Steak Tartare: Think Hamburgers for the Grill-less Set

To make a good tartare, you’ve got to have a good butcher — any time you’re eating raw meat (or raw fish, for that matter), you want the best you can get and you want to get it from a person you trust.  How you deal with the beef once you get it home is up to you and pretty much up for grabs.  You can have largish pieces of beef — last night’s tartare was at the limit (at least for me) of largeness with pieces about 1/2 inch on a side; or you can have mini cubes of beef.  What you don’t want is ground beef or beef cut so fine that it’s mushy.  Texture is important in a tartare; it’s not a dish for lazy eaters: You should have to chew the meat and that’s one of the dish’s delights.

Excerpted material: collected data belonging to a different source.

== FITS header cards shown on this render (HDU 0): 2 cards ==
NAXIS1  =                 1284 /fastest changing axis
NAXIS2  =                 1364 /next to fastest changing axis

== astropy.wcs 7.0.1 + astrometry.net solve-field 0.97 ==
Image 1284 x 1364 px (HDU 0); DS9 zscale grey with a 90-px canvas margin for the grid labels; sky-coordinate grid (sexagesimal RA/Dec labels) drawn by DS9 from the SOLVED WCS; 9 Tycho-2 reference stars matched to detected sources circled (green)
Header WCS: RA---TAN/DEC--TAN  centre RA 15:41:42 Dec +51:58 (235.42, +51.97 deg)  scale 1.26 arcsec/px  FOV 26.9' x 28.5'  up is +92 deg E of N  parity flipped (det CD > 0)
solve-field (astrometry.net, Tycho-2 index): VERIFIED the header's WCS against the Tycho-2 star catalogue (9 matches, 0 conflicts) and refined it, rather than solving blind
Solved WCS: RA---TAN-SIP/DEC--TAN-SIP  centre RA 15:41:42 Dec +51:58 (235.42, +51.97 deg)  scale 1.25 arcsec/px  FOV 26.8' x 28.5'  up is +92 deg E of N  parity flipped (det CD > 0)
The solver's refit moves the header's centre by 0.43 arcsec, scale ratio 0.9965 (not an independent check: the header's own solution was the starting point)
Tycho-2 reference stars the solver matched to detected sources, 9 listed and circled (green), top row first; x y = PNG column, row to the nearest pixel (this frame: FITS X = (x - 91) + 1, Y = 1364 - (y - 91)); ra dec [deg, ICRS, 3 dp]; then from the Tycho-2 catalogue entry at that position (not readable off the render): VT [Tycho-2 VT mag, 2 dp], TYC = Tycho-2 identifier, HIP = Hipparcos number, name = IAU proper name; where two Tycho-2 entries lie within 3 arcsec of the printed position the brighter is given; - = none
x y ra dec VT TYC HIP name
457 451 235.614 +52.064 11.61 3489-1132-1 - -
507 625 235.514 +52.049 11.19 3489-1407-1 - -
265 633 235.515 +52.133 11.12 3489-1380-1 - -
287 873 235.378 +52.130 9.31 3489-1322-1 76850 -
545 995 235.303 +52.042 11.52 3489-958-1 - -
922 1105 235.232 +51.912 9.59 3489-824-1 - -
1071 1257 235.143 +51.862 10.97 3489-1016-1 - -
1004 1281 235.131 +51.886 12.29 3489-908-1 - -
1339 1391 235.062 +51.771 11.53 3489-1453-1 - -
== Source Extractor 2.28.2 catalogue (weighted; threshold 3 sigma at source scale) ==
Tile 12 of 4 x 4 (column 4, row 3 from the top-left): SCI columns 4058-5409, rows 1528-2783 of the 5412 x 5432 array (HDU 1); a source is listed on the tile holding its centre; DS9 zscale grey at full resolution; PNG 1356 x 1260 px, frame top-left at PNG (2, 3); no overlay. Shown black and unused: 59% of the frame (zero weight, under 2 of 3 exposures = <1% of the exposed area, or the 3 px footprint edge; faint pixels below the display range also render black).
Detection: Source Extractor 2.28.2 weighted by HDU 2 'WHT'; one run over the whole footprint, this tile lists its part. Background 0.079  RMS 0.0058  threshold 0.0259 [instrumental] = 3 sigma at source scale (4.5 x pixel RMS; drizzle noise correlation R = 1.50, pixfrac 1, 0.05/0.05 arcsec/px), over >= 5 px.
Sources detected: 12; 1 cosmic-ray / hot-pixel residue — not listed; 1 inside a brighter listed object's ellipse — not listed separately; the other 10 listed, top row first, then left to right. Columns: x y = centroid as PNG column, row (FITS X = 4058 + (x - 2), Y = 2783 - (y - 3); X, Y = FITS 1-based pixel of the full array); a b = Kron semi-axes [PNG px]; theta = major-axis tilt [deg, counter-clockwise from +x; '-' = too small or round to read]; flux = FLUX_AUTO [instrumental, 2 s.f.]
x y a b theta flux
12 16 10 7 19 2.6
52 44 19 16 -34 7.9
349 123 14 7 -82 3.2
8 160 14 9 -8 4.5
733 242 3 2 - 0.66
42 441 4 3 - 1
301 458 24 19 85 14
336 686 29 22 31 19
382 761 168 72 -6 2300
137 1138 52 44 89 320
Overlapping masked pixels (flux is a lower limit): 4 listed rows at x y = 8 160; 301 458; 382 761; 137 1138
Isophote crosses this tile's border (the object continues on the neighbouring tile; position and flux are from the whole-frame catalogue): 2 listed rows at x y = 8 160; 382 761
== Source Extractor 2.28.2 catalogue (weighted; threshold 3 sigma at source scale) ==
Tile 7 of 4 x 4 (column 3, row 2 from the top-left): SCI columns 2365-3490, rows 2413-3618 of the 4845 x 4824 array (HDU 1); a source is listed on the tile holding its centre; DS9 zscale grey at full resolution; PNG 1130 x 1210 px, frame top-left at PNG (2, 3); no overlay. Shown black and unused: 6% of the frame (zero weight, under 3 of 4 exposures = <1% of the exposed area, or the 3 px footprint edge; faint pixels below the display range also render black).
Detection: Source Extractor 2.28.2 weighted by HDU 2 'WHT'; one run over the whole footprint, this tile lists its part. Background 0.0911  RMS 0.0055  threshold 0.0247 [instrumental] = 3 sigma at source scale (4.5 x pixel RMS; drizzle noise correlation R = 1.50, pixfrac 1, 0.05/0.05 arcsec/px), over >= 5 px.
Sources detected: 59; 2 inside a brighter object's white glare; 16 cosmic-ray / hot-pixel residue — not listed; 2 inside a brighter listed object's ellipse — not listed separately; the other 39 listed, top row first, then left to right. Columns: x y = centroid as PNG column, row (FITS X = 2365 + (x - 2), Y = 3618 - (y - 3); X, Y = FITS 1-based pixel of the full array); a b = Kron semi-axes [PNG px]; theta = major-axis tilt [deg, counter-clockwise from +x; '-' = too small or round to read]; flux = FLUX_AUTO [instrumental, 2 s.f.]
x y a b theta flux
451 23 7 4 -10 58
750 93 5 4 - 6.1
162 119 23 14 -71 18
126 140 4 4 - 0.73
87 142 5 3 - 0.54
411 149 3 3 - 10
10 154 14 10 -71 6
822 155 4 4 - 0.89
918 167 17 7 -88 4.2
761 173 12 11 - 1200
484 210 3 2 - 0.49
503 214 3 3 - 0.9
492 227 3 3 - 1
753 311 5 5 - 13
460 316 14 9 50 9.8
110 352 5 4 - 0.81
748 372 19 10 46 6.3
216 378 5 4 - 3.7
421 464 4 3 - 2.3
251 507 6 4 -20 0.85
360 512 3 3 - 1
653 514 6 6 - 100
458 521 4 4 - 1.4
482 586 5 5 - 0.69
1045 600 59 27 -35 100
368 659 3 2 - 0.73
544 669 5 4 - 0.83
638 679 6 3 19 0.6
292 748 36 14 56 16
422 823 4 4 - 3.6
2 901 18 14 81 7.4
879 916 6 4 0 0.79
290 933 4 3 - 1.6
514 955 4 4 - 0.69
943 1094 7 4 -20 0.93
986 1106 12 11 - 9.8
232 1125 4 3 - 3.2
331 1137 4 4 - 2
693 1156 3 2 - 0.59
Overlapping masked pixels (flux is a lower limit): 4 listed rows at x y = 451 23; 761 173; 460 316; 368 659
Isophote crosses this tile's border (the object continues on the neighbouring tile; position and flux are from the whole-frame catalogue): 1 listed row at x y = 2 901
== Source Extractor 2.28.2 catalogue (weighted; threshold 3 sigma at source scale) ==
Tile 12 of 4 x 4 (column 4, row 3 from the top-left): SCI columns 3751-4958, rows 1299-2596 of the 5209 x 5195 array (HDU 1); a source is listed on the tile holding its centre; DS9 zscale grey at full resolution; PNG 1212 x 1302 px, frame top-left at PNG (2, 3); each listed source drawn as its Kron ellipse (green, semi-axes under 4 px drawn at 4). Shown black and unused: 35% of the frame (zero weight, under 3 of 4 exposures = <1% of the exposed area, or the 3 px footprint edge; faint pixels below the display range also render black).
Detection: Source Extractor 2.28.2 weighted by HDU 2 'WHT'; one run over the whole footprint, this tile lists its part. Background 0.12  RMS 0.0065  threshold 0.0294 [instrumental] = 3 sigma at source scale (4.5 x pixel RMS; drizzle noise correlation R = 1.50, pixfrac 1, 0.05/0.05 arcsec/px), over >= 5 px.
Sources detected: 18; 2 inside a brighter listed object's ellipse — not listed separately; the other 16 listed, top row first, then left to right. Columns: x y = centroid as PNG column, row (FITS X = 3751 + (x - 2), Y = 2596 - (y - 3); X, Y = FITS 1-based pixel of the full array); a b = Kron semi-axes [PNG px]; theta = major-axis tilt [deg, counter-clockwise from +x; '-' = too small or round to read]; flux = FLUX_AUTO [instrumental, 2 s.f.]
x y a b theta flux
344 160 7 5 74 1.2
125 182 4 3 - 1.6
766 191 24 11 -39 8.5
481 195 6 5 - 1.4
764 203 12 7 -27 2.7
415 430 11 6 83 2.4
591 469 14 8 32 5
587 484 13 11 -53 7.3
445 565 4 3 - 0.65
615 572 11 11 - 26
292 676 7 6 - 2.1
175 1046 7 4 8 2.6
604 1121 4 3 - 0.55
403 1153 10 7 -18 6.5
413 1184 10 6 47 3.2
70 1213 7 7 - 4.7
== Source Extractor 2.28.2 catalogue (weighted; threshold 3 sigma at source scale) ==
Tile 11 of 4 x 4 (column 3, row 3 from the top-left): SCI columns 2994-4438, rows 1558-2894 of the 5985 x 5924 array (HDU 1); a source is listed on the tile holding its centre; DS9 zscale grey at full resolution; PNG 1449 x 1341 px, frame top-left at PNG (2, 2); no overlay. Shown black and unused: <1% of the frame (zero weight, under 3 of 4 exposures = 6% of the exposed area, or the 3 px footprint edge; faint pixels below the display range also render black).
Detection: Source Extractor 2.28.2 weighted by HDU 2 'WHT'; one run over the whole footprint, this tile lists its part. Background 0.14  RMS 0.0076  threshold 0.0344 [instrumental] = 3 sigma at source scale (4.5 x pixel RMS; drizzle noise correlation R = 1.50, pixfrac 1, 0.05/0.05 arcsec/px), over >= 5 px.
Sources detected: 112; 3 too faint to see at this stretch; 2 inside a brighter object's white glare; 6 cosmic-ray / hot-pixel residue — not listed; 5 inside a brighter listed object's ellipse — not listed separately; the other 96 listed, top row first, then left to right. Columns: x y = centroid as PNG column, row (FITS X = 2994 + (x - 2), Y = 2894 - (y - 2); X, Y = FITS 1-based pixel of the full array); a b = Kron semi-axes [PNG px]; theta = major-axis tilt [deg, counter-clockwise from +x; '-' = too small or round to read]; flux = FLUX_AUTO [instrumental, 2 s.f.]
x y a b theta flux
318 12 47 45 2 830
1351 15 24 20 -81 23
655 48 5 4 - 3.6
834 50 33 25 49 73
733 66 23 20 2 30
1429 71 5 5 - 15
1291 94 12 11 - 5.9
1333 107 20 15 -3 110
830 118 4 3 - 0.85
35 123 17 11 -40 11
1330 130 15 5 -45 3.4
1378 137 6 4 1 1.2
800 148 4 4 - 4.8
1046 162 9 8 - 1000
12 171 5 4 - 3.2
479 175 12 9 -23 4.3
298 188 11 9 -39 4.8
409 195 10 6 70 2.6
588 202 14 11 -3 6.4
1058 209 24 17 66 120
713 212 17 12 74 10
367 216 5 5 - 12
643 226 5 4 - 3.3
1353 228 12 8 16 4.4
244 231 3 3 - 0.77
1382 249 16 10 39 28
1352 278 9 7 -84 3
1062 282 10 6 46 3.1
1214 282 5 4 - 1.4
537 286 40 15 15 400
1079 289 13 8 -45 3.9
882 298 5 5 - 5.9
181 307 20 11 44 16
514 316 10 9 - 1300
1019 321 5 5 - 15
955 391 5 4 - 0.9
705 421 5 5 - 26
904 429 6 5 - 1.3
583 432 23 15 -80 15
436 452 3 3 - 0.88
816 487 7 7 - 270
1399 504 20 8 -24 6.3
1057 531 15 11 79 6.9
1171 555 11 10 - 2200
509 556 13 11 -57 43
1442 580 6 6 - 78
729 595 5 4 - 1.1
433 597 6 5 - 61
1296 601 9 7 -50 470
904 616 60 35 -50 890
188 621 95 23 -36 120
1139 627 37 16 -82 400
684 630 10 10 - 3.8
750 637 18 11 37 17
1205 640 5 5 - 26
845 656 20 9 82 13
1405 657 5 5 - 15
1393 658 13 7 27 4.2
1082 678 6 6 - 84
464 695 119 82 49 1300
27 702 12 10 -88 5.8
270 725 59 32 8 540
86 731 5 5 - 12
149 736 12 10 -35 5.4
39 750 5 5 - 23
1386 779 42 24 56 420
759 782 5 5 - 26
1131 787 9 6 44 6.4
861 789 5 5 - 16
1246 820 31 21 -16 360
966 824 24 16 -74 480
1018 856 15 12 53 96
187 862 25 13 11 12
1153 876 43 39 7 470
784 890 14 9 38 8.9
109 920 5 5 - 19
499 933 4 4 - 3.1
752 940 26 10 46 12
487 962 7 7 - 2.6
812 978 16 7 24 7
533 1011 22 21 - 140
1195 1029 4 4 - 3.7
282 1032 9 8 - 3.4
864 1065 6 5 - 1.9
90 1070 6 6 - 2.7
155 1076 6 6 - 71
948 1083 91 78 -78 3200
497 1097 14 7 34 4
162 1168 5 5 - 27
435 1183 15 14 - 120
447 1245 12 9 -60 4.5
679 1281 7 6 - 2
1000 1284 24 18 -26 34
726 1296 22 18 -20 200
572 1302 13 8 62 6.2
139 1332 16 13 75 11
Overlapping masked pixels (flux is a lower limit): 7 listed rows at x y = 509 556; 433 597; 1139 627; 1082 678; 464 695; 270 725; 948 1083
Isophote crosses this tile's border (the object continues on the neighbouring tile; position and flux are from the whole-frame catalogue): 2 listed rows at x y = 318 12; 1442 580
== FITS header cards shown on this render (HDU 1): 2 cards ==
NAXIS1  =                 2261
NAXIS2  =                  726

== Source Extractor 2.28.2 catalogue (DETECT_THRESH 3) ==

When you see tartare on a menu in France, it will most often say that it’s been cut with a knife, meaning that it was hand-cut and not forced through a machine.  And when you make it at home, you, too, should cut it with a knife, and cut it just before serving.

Once cut, the fun begins.  Tartare is a do-it-yourself dish — you provide the mix-ins and seasonings and each guest fixes his or her own plate.

The traditional mix-ins for a beef tartare are capers, chopped raw onions and herbs — often you just get parsley with the dish, but I think parsley, tarragon and thyme make a great mix.  Sometimes tartare is served with a raw egg or raw yolk.  If you’re serving the egg or yolk, the prettiest presentation is to mound the beef, make an indentation in the center of the mound and break the egg into the little nest.

Next up: the seasonings.  The classics include Dijon mustard, Worcestershire sauce, Tabasco or other hot sauce and, if you’d like, ketchup or a chili sauce.  (Last night, there was ketchup on the table.)  Salt and pepper, of course.

Just because these are the usual add-ins, doesn’t mean you can’t play around with the dish.  Chopped up pickles would be delicious (cornichons would be best, but I’m wondering if good-old American sweet relish wouldn’t have its own charm), ditto anchovies, if you’re the anchovy type.  Sun-dried tomatoes could be interesting, if a little Italianate.  And, if you felt like it, you could drizzle the meat with olive oil or some hot-pepper oil.

As I’m writing this, I’m thinking about how similar the tartare is to my favorite hamburger, The Cafe Salle Pleyel Hamburger.  I’d forgotten that that masterpiece of burgerdom was created with a tartare in mind.  I’m also thinking about a restaurant in Paris — oh, if only I could remember its name — where the tartare was seared on the outside, making it more like a … like a … like a hamburger!  

And did I mention that, just as with a burger, the side dish of choice with a tartare is frites, or French fries.

And so, with the Fourth of July just a few days away, and me just a few thousands miles away, I’m thinking that tartare might be the right thing to serve here in France in celebration of a America.  A hamburger, kind of, made without a grill, for sure.  Sounds perfect to me.  Time to sharpen my knives.